### [Task prompt]
Continue the Storybook color control article from the point where it stops, picking up after the partial colors object.

### [Document extract]
Creating a custom color control in Storybook

Recently, I’ve been working with Storybook to create a component library for a website redesign project. When we preview components in Storybook, Storybook’s controls give us an interactive UI that lets us modify a component’s props on the fly.

We wanted to set up a control that allows us to change the color of elements in our component. Specifically, we had a scrolling carousel of logos (SVG files) and we wanted our Storybook control to change the color of those logos using colors from our Styled Components theme.

After a look at Storybook’s docs, we discovered that it’s pretty easy to add a color control that displays a color picker. We can also pass an array of strings to the presetColors prop of the color control that adds swatches to the color picker. However, we want to see the names of the colors we’re selecting, and the color picker UI doesn’t have enough space to display swatches for all of the colors in our theme.

Storybook's color picker and swatches

The Storybook docs include a section about dealing with complex values, which provides some guidance on creating a control that uses a select input with options mapped from an object’s keys and values. Let’s set up a Storybook story and control to do this!

In our theme, we use a colors object with properties that include the name of a color and its corresponding HEX value:

const colors = {
  blue: '#2949E5',
  green: '#268713',
  orange: '#D1451A',
  ...

(Stored data)
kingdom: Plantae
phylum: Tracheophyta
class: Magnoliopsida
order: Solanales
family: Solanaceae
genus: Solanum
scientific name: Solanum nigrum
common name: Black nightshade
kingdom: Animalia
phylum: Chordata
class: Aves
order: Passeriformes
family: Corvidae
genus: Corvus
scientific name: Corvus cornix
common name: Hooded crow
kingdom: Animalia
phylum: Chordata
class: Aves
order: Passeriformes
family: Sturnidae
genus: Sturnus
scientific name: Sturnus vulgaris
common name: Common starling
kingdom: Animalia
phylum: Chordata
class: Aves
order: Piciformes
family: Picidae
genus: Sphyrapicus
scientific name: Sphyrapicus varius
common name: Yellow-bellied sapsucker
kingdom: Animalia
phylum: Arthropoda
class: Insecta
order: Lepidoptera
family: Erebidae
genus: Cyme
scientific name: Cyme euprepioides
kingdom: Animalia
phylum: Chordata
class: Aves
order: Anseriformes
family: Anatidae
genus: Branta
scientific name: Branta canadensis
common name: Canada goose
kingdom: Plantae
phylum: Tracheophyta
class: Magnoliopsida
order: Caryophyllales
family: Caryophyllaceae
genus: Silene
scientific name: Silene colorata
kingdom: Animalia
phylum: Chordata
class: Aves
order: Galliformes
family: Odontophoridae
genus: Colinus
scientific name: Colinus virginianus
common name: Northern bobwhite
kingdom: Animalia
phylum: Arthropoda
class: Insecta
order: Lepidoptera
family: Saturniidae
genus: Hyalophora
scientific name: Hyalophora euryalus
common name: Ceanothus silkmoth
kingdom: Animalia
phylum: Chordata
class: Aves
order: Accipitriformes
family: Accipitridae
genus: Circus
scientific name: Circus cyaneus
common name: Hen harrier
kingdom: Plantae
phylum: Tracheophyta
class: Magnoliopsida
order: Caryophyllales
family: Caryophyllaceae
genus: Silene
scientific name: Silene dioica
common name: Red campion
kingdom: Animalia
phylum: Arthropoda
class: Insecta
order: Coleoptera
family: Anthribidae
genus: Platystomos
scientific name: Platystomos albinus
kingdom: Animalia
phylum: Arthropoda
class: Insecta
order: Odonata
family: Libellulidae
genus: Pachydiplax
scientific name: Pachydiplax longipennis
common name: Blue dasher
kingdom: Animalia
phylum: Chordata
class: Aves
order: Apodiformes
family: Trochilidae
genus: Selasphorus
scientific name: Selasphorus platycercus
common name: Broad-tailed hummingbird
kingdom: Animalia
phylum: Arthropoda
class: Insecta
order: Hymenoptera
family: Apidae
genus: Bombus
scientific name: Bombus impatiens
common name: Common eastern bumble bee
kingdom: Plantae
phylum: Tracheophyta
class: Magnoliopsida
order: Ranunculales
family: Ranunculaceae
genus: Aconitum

### [Answer to this task]
};

Let’s take a look at what our story looks like:

const Story = {
  title: 'Components/Logos',
  component: Logos, // A component that renders an infinite scrolling carousel of logos
  argTypes: {
    color: {
      options: Object.keys(colors),
      mapping: colors,
      control: { type: 'select' }, // The input type we want to use for our control
      description: 'Color of logos to be displayed', // A descripton of what this control does
    },
  },
} satisfies Meta<typeof Logos>; // The Meta type pulls props from the component to provide metadata to Storybook

Opening up the argTypes object is how we can specify what we want a control to be. We’re describing the color control here, which is a prop of the Logos component.

First, we tell Storybook that this control is a select input. We pass the keys of our theme’s colors object into the options property to be used as titles of options for the select input rendered by the control. To provide values for these options, we pass the entire colors object into the mapping field. We also add a description describing the purpose of the color prop in the Logos component.

Custom color picker using a select input with options mapped from our theme's colors

I hope this example is useful if you need to create a custom colors control in Storybook!